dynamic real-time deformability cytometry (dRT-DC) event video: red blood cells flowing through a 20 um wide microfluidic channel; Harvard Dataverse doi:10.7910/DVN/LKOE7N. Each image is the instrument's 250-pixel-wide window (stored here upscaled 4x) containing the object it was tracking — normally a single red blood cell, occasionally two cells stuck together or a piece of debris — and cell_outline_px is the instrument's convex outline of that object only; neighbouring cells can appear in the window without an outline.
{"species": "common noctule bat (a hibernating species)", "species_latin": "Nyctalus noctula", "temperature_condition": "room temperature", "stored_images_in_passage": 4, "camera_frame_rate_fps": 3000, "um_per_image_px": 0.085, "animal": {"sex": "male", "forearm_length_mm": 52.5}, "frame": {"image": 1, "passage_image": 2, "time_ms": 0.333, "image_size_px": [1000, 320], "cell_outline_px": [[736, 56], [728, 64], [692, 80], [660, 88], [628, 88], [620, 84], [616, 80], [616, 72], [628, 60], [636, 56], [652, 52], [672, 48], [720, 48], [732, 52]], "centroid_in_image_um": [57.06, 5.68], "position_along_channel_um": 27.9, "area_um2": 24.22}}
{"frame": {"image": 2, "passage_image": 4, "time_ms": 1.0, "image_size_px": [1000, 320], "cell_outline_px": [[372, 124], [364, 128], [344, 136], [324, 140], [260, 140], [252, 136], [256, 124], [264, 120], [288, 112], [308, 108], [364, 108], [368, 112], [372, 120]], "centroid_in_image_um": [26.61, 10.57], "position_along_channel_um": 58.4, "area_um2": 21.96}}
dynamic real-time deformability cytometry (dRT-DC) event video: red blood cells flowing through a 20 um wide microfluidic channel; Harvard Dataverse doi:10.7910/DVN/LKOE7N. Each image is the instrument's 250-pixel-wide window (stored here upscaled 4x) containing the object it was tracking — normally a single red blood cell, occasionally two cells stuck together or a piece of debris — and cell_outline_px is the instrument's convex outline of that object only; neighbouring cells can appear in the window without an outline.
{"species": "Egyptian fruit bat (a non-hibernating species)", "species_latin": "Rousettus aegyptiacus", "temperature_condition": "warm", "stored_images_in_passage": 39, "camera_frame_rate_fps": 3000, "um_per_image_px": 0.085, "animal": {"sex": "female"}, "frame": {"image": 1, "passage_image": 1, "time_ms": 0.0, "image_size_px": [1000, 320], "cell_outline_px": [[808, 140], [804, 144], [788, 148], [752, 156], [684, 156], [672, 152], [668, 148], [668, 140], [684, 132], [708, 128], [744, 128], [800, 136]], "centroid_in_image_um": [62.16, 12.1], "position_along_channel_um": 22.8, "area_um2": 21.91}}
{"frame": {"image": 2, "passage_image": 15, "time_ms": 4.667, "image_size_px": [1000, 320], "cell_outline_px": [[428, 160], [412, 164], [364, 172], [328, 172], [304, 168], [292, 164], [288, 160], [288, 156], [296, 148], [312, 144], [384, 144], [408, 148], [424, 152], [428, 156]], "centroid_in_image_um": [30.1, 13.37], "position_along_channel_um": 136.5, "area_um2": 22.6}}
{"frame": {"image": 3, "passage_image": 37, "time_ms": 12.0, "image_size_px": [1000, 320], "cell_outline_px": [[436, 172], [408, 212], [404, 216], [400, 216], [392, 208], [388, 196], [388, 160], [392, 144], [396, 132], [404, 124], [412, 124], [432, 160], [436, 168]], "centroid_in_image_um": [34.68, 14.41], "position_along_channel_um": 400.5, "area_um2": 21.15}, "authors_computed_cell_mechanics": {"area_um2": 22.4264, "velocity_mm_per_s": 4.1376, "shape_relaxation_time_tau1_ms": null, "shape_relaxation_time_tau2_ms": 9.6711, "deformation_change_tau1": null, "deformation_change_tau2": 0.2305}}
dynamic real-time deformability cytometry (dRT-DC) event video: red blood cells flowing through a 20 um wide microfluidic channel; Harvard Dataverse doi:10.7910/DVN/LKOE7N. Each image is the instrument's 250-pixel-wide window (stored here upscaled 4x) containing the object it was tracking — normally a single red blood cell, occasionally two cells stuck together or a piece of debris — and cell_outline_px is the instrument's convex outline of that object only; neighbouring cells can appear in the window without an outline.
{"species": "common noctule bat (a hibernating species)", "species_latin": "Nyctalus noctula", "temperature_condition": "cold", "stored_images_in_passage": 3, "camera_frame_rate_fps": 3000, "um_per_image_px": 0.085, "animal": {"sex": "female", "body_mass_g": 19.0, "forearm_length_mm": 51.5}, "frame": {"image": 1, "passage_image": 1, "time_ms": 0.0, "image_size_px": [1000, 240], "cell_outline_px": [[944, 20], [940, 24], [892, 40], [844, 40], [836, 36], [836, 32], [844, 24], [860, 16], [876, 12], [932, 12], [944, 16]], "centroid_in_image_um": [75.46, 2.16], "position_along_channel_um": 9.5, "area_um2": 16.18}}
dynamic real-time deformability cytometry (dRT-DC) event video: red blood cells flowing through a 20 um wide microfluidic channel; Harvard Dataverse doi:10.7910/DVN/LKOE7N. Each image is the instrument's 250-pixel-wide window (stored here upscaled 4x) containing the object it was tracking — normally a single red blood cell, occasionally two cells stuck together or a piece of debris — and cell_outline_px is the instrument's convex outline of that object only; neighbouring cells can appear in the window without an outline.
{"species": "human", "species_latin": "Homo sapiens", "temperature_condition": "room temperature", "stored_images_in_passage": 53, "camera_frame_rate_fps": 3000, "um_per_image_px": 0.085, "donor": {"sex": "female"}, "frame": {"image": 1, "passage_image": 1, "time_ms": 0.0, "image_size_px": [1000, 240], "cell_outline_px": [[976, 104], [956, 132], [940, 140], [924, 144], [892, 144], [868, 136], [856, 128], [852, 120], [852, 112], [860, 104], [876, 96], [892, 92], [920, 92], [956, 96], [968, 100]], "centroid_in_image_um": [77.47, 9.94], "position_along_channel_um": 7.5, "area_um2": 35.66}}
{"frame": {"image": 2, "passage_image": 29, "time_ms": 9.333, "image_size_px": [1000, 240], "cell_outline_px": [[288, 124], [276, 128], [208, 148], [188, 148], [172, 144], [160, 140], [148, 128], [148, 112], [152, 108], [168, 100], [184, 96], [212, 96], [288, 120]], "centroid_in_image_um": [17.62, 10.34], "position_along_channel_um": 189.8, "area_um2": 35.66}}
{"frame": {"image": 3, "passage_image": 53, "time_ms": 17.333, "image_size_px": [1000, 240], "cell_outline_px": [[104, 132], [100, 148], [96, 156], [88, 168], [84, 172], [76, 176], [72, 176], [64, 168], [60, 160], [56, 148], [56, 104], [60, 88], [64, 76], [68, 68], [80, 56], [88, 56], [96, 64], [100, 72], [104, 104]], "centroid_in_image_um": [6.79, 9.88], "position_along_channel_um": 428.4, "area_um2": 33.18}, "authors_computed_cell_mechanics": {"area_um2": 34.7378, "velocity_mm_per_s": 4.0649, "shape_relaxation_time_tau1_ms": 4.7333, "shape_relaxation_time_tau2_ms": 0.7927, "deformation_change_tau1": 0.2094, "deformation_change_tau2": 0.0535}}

+++++

WHAT IS EXPECTED → Repeat the records exactly, including every line.

RESPONSE FOR THIS EXERCISE →
dynamic real-time deformability cytometry (dRT-DC) event video: red blood cells flowing through a 20 um wide microfluidic channel; Harvard Dataverse doi:10.7910/DVN/LKOE7N. Each image is the instrument's 250-pixel-wide window (stored here upscaled 4x) containing the object it was tracking — normally a single red blood cell, occasionally two cells stuck together or a piece of debris — and cell_outline_px is the instrument's convex outline of that object only; neighbouring cells can appear in the window without an outline.
{"species": "common noctule bat (a hibernating species)", "species_latin": "Nyctalus noctula", "temperature_condition": "room temperature", "stored_images_in_passage": 4, "camera_frame_rate_fps": 3000, "um_per_image_px": 0.085, "animal": {"sex": "male", "forearm_length_mm": 52.5}, "frame": {"image": 1, "passage_image": 2, "time_ms": 0.333, "image_size_px": [1000, 320], "cell_outline_px": [[736, 56], [728, 64], [692, 80], [660, 88], [628, 88], [620, 84], [616, 80], [616, 72], [628, 60], [636, 56], [652, 52], [672, 48], [720, 48], [732, 52]], "centroid_in_image_um": [57.06, 5.68], "position_along_channel_um": 27.9, "area_um2": 24.22}}
{"frame": {"image": 2, "passage_image": 4, "time_ms": 1.0, "image_size_px": [1000, 320], "cell_outline_px": [[372, 124], [364, 128], [344, 136], [324, 140], [260, 140], [252, 136], [256, 124], [264, 120], [288, 112], [308, 108], [364, 108], [368, 112], [372, 120]], "centroid_in_image_um": [26.61, 10.57], "position_along_channel_um": 58.4, "area_um2": 21.96}}
dynamic real-time deformability cytometry (dRT-DC) event video: red blood cells flowing through a 20 um wide microfluidic channel; Harvard Dataverse doi:10.7910/DVN/LKOE7N. Each image is the instrument's 250-pixel-wide window (stored here upscaled 4x) containing the object it was tracking — normally a single red blood cell, occasionally two cells stuck together or a piece of debris — and cell_outline_px is the instrument's convex outline of that object only; neighbouring cells can appear in the window without an outline.
{"species": "Egyptian fruit bat (a non-hibernating species)", "species_latin": "Rousettus aegyptiacus", "temperature_condition": "warm", "stored_images_in_passage": 39, "camera_frame_rate_fps": 3000, "um_per_image_px": 0.085, "animal": {"sex": "female"}, "frame": {"image": 1, "passage_image": 1, "time_ms": 0.0, "image_size_px": [1000, 320], "cell_outline_px": [[808, 140], [804, 144], [788, 148], [752, 156], [684, 156], [672, 152], [668, 148], [668, 140], [684, 132], [708, 128], [744, 128], [800, 136]], "centroid_in_image_um": [62.16, 12.1], "position_along_channel_um": 22.8, "area_um2": 21.91}}
{"frame": {"image": 2, "passage_image": 15, "time_ms": 4.667, "image_size_px": [1000, 320], "cell_outline_px": [[428, 160], [412, 164], [364, 172], [328, 172], [304, 168], [292, 164], [288, 160], [288, 156], [296, 148], [312, 144], [384, 144], [408, 148], [424, 152], [428, 156]], "centroid_in_image_um": [30.1, 13.37], "position_along_channel_um": 136.5, "area_um2": 22.6}}
{"frame": {"image": 3, "passage_image": 37, "time_ms": 12.0, "image_size_px": [1000, 320], "cell_outline_px": [[436, 172], [408, 212], [404, 216], [400, 216], [392, 208], [388, 196], [388, 160], [392, 144], [396, 132], [404, 124], [412, 124], [432, 160], [436, 168]], "centroid_in_image_um": [34.68, 14.41], "position_along_channel_um": 400.5, "area_um2": 21.15}, "authors_computed_cell_mechanics": {"area_um2": 22.4264, "velocity_mm_per_s": 4.1376, "shape_relaxation_time_tau1_ms": null, "shape_relaxation_time_tau2_ms": 9.6711, "deformation_change_tau1": null, "deformation_change_tau2": 0.2305}}
dynamic real-time deformability cytometry (dRT-DC) event video: red blood cells flowing through a 20 um wide microfluidic channel; Harvard Dataverse doi:10.7910/DVN/LKOE7N. Each image is the instrument's 250-pixel-wide window (stored here upscaled 4x) containing the object it was tracking — normally a single red blood cell, occasionally two cells stuck together or a piece of debris — and cell_outline_px is the instrument's convex outline of that object only; neighbouring cells can appear in the window without an outline.
{"species": "common noctule bat (a hibernating species)", "species_latin": "Nyctalus noctula", "temperature_condition": "cold", "stored_images_in_passage": 3, "camera_frame_rate_fps": 3000, "um_per_image_px": 0.085, "animal": {"sex": "female", "body_mass_g": 19.0, "forearm_length_mm": 51.5}, "frame": {"image": 1, "passage_image": 1, "time_ms": 0.0, "image_size_px": [1000, 240], "cell_outline_px": [[944, 20], [940, 24], [892, 40], [844, 40], [836, 36], [836, 32], [844, 24], [860, 16], [876, 12], [932, 12], [944, 16]], "centroid_in_image_um": [75.46, 2.16], "position_along_channel_um": 9.5, "area_um2": 16.18}}
dynamic real-time deformability cytometry (dRT-DC) event video: red blood cells flowing through a 20 um wide microfluidic channel; Harvard Dataverse doi:10.7910/DVN/LKOE7N. Each image is the instrument's 250-pixel-wide window (stored here upscaled 4x) containing the object it was tracking — normally a single red blood cell, occasionally two cells stuck together or a piece of debris — and cell_outline_px is the instrument's convex outline of that object only; neighbouring cells can appear in the window without an outline.
{"species": "human", "species_latin": "Homo sapiens", "temperature_condition": "room temperature", "stored_images_in_passage": 53, "camera_frame_rate_fps": 3000, "um_per_image_px": 0.085, "donor": {"sex": "female"}, "frame": {"image": 1, "passage_image": 1, "time_ms": 0.0, "image_size_px": [1000, 240], "cell_outline_px": [[976, 104], [956, 132], [940, 140], [924, 144], [892, 144], [868, 136], [856, 128], [852, 120], [852, 112], [860, 104], [876, 96], [892, 92], [920, 92], [956, 96], [968, 100]], "centroid_in_image_um": [77.47, 9.94], "position_along_channel_um": 7.5, "area_um2": 35.66}}
{"frame": {"image": 2, "passage_image": 29, "time_ms": 9.333, "image_size_px": [1000, 240], "cell_outline_px": [[288, 124], [276, 128], [208, 148], [188, 148], [172, 144], [160, 140], [148, 128], [148, 112], [152, 108], [168, 100], [184, 96], [212, 96], [288, 120]], "centroid_in_image_um": [17.62, 10.34], "position_along_channel_um": 189.8, "area_um2": 35.66}}
{"frame": {"image": 3, "passage_image": 53, "time_ms": 17.333, "image_size_px": [1000, 240], "cell_outline_px": [[104, 132], [100, 148], [96, 156], [88, 168], [84, 172], [76, 176], [72, 176], [64, 168], [60, 160], [56, 148], [56, 104], [60, 88], [64, 76], [68, 68], [80, 56], [88, 56], [96, 64], [100, 72], [104, 104]], "centroid_in_image_um": [6.79, 9.88], "position_along_channel_um": 428.4, "area_um2": 33.18}, "authors_computed_cell_mechanics": {"area_um2": 34.7378, "velocity_mm_per_s": 4.0649, "shape_relaxation_time_tau1_ms": 4.7333, "shape_relaxation_time_tau2_ms": 0.7927, "deformation_change_tau1": 0.2094, "deformation_change_tau2": 0.0535}}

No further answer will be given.